A number of intelligence officials have said that Mehsud’s body was buried in Nargosey, a tiny settlement about 1km from the site of the reported attack.

The Associated Press news agency quoted Pakistani intelligence officials as saying that the US missile attack came after Pakistani officials passed on information about Mehsud’s whereabouts to the Central Intelligence Agency (CIA).

Pakistan’s government formally condemns Washington’s use of unmanned drones over its territory as violating Islamabad’s sovereignty and acting as a recruiting tool for Taliban in the region.

‘Joint disaster’

The US refuses to confirm suspected attacks by its drones, but the US military in Afghanistan and the CIA are the only agencies in the region with the technology.
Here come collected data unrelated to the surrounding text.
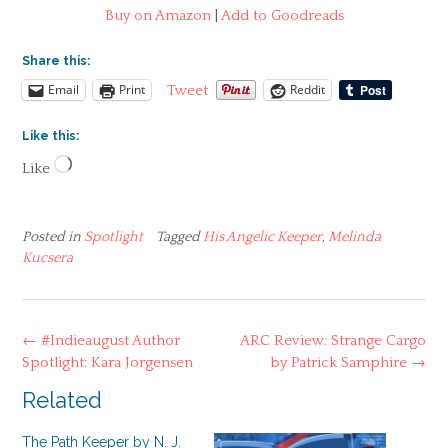
Buy on Amazon
|
Add to Goodreads
Share this:
Email
Print
Reddit
Tweet
Like this:
Loading…
Like
Posted in
Spotlight
Tagged
His Angelic Keeper
,
Melinda
Kucsera
Post
←
#Indieaugust Author
ARC Review: Strange Cargo
navigation
Spotlight: Kara Jorgensen
by Patrick Samphire
→
Related
The Path Keeper by N. J.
“If Mehsud turns up alive on television screens it would mean that the joint operation was another joint disaster,” Al Jazeera’s Kamal Hyder, reporting from Islamabad, said.

“With [Mehsud] gone, I think there is going to be an internal struggle and disarray in their ranks”

Shah Mehmoud Qureshi,
Pakistani foreign minister 

“The American drone policy in the tribal areas is almost turning the entire population against the United States, anti-American feeling is very high.”

Qureshi said that Mehsud’s death could lead to divisions in the Taliban.

“With him gone, I think there is going to be an internal struggle and disarray in their ranks, I think it will set in demobilisation. It is a great success for the forces that are fighting extremism and terrorism in Pakistan,” he said.

But Bryan Whitman, a Pentagon spokesman, warned that such groups can “regenerate another leader”.

“I don’t want to make more than one should of a single individual,” he said.

The US and Pakistan have said that Mehsud is linked to al-Qaeda and has been involved in dozens of suicide attacks, beheadings and assassinations, including the killing of Benazir Bhutto, the former Pakistani prime minister.

His estimated 10,000-20,000 fighters have been blamed for a wave of suicide attacks inside Pakistan and on Western forces across the border in Afghanistan.